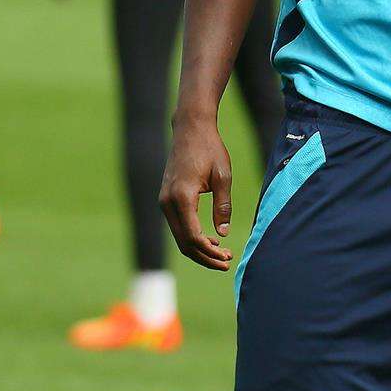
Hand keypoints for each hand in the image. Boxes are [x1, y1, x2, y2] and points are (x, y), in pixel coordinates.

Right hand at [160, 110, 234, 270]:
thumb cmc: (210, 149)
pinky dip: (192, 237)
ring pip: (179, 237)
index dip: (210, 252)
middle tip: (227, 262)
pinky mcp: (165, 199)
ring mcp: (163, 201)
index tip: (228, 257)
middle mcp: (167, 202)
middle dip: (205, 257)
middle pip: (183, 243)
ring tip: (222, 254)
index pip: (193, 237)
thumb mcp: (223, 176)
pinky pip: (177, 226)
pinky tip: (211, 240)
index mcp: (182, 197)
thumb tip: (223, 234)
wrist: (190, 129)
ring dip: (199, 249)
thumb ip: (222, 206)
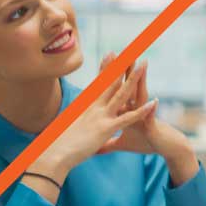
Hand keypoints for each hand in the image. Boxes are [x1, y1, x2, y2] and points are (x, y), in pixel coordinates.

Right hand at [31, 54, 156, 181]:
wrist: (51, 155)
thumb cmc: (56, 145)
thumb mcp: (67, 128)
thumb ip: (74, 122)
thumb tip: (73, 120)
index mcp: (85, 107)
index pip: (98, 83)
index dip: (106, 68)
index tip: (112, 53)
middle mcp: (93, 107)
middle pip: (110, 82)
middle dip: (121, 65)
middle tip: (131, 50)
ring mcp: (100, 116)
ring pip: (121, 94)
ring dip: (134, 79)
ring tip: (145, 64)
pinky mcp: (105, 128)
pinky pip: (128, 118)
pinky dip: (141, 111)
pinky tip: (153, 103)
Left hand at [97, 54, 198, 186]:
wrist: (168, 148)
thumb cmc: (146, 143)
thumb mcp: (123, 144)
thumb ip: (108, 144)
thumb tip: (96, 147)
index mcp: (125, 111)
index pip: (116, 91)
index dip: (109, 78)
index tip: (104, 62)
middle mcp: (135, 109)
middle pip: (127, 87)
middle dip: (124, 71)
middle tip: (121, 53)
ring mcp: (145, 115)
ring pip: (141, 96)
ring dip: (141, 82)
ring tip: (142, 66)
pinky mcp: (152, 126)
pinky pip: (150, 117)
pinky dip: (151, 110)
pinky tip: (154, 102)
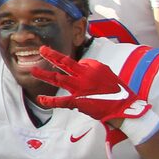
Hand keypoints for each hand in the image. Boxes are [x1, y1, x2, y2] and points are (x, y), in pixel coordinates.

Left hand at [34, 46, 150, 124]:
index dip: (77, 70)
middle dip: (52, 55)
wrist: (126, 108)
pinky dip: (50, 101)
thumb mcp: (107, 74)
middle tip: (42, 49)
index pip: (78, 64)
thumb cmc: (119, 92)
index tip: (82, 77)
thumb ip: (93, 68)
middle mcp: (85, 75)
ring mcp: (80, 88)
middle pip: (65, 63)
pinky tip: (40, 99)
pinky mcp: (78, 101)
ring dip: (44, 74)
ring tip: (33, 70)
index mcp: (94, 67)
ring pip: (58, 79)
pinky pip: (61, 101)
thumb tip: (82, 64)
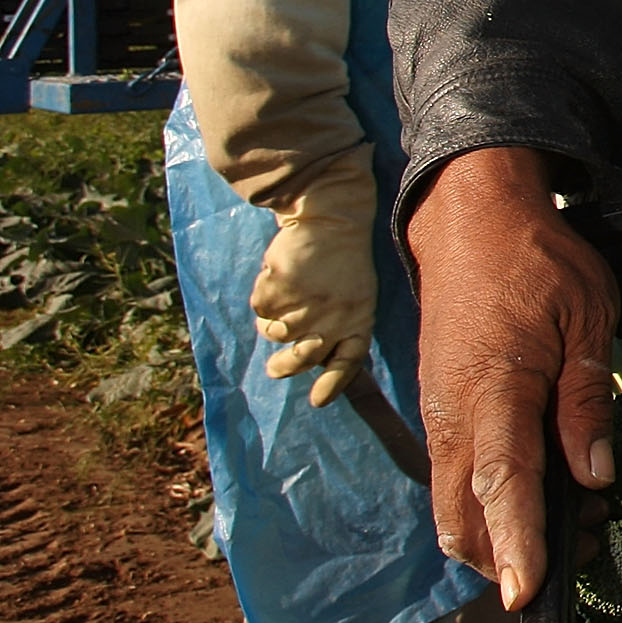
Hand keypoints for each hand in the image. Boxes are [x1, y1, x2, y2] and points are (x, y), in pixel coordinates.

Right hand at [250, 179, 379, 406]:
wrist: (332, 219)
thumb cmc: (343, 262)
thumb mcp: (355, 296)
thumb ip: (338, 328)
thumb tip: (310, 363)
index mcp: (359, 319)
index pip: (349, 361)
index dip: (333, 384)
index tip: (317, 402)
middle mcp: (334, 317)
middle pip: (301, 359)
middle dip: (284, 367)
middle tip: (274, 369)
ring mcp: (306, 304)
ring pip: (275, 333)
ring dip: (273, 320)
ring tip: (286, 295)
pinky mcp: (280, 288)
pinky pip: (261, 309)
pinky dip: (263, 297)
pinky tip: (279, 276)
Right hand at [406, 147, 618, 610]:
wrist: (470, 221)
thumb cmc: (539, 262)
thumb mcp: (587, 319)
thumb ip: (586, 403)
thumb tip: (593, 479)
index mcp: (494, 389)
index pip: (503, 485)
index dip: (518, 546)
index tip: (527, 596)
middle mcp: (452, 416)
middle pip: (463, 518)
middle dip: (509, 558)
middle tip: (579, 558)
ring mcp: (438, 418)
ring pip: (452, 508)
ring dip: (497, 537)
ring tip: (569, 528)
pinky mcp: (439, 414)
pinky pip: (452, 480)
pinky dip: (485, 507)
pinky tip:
________________________
**What is required**
Filter these records, keeping every line where the word "wrist" occurs.

**Task answer**
wrist: (190, 129)
wrist: (51, 155)
wrist: (168, 148)
wrist: (126, 108)
wrist: (332, 219)
wrist: (470, 221)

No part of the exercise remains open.